The first letter cautioned the CFPB about the risk of a significant contraction in credit availability resulting from the Dodd-Frank Act-mandated lowering of HOEPA triggers and changes to the allowable amount and definition of points and fees that can be charged.
The MBA argued for greater harmony in regulating interconnected issues, objected to the inclusion of additional finance charges without adjusting the triggers used to determine if a loan is covered by HOEPA and made clear the need for a well-thought out definition of “points and fees.”
The letter also cautioned against an overly broad definition of prepayment penalties. The joint trades voiced support for increased guidance on how to cure a good-faith defect that results in a HOEPA loan as well as the homebuyer counseling provision.

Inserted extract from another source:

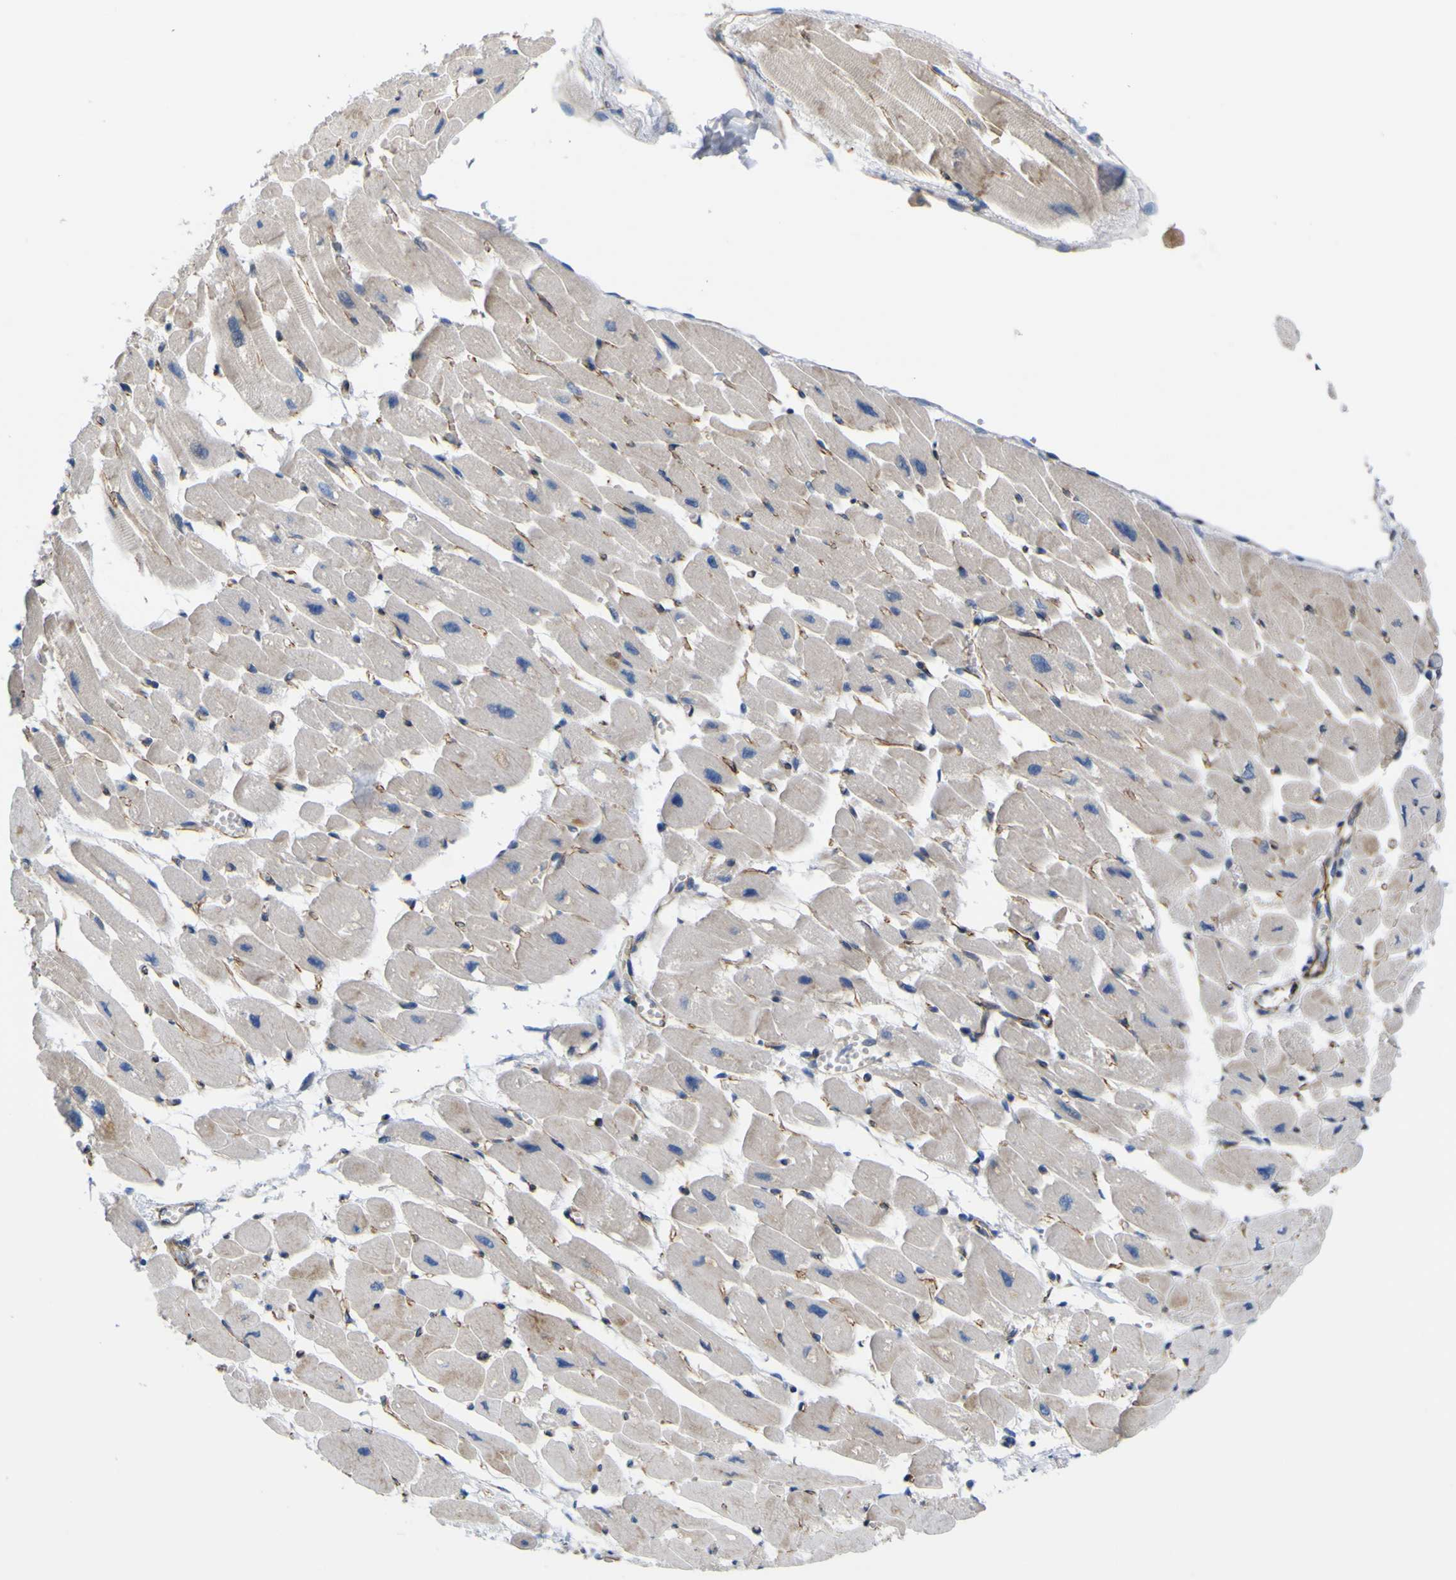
{"staining": {"intensity": "moderate", "quantity": "25%-75%", "location": "cytoplasmic/membranous"}, "tissue": "heart muscle", "cell_type": "Cardiomyocytes", "image_type": "normal", "snomed": [{"axis": "morphology", "description": "Normal tissue, NOS"}, {"axis": "topography", "description": "Heart"}], "caption": "Unremarkable heart muscle exhibits moderate cytoplasmic/membranous expression in about 25%-75% of cardiomyocytes, visualized by immunohistochemistry. The protein of interest is shown in brown color, while the nuclei are stained blue.", "gene": "JPH1", "patient": {"sex": "female", "age": 54}}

In a another letter, the MBA expressed concern with the proposed HOEPA rule’s treatment of fees paid to affiliated settlement service providers. The letter argued that including such fees in the HOEPA definition of points and fees might result in severe negative effects on the real estate finance market.
The trade groups sent a third letter concerning the bureau’s efforts to integrate disclosures required by the Real Estate Settlement Procedures Act and Truth in Lending Act.
The Dodd-Frank Act requires the CFPB to issue for public comment forms that combine the mortgage disclosures under TILA and those at time of application and settlement under RESPA. The CFPB extended the deadline for comments on the more inclusive finance charge to Nov. 6th, the same deadline for comments on the bulk of the rule.